> [Supplied entries]:
========

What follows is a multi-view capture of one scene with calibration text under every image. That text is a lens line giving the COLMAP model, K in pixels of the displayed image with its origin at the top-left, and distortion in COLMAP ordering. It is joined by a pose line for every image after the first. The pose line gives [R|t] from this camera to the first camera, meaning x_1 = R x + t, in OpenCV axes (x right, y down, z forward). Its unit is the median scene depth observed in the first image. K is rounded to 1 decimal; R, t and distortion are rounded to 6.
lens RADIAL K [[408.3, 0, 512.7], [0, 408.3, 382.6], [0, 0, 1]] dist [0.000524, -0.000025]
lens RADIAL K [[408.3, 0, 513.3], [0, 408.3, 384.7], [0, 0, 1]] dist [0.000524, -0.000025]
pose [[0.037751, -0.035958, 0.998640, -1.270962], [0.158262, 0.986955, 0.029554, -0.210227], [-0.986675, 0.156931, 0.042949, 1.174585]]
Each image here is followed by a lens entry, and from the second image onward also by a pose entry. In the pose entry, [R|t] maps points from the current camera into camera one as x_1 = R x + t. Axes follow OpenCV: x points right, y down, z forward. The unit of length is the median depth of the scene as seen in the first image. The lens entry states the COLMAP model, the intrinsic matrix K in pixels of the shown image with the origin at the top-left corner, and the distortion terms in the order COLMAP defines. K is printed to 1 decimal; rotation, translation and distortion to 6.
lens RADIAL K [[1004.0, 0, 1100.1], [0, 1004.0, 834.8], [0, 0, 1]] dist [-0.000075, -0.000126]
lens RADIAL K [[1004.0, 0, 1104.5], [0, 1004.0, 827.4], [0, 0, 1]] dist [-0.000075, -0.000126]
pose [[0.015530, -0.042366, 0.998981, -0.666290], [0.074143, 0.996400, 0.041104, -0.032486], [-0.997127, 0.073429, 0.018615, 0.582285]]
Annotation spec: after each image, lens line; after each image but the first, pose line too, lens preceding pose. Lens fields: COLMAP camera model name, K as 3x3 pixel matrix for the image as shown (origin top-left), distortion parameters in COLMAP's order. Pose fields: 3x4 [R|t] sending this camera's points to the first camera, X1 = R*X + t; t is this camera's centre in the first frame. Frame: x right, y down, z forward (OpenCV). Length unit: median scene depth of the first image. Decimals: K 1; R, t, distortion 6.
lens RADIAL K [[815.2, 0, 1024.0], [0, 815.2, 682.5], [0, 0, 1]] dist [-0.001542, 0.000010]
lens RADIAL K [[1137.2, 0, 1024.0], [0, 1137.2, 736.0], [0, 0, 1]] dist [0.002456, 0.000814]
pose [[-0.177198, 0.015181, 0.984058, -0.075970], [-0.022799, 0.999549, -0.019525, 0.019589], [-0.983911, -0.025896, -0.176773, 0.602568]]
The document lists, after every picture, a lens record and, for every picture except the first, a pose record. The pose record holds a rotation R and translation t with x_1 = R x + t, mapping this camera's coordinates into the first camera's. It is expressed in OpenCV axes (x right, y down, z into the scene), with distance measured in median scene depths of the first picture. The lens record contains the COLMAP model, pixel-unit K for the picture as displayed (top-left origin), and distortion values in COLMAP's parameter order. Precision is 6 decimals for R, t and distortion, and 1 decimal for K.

========

> [What you will do]:
Write down all of the listing exactly.

> [Result below]:
What follows is a multi-view capture of one scene with calibration text under every image. That text is a lens line giving the COLMAP model, K in pixels of the displayed image with its origin at the top-left, and distortion in COLMAP ordering. It is joined by a pose line for every image after the first. The pose line gives [R|t] from this camera to the first camera, meaning x_1 = R x + t, in OpenCV axes (x right, y down, z forward). Its unit is the median scene depth observed in the first image. K is rounded to 1 decimal; R, t and distortion are rounded to 6.
lens RADIAL K [[408.3, 0, 512.7], [0, 408.3, 382.6], [0, 0, 1]] dist [0.000524, -0.000025]
lens RADIAL K [[408.3, 0, 513.3], [0, 408.3, 384.7], [0, 0, 1]] dist [0.000524, -0.000025]
pose [[0.037751, -0.035958, 0.998640, -1.270962], [0.158262, 0.986955, 0.029554, -0.210227], [-0.986675, 0.156931, 0.042949, 1.174585]]
Each image here is followed by a lens entry, and from the second image onward also by a pose entry. In the pose entry, [R|t] maps points from the current camera into camera one as x_1 = R x + t. Axes follow OpenCV: x points right, y down, z forward. The unit of length is the median depth of the scene as seen in the first image. The lens entry states the COLMAP model, the intrinsic matrix K in pixels of the shown image with the origin at the top-left corner, and the distortion terms in the order COLMAP defines. K is printed to 1 decimal; rotation, translation and distortion to 6.
lens RADIAL K [[1004.0, 0, 1100.1], [0, 1004.0, 834.8], [0, 0, 1]] dist [-0.000075, -0.000126]
lens RADIAL K [[1004.0, 0, 1104.5], [0, 1004.0, 827.4], [0, 0, 1]] dist [-0.000075, -0.000126]
pose [[0.015530, -0.042366, 0.998981, -0.666290], [0.074143, 0.996400, 0.041104, -0.032486], [-0.997127, 0.073429, 0.018615, 0.582285]]
Annotation spec: after each image, lens line; after each image but the first, pose line too, lens preceding pose. Lens fields: COLMAP camera model name, K as 3x3 pixel matrix for the image as shown (origin top-left), distortion parameters in COLMAP's order. Pose fields: 3x4 [R|t] sending this camera's points to the first camera, X1 = R*X + t; t is this camera's centre in the first frame. Frame: x right, y down, z forward (OpenCV). Length unit: median scene depth of the first image. Decimals: K 1; R, t, distortion 6.
lens RADIAL K [[815.2, 0, 1024.0], [0, 815.2, 682.5], [0, 0, 1]] dist [-0.001542, 0.000010]
lens RADIAL K [[1137.2, 0, 1024.0], [0, 1137.2, 736.0], [0, 0, 1]] dist [0.002456, 0.000814]
pose [[-0.177198, 0.015181, 0.984058, -0.075970], [-0.022799, 0.999549, -0.019525, 0.019589], [-0.983911, -0.025896, -0.176773, 0.602568]]
The document lists, after every picture, a lens record and, for every picture except the first, a pose record. The pose record holds a rotation R and translation t with x_1 = R x + t, mapping this camera's coordinates into the first camera's. It is expressed in OpenCV axes (x right, y down, z into the scene), with distance measured in median scene depths of the first picture. The lens record contains the COLMAP model, pixel-unit K for the picture as displayed (top-left origin), and distortion values in COLMAP's parameter order. Precision is 6 decimals for R, t and distortion, and 1 decimal for K.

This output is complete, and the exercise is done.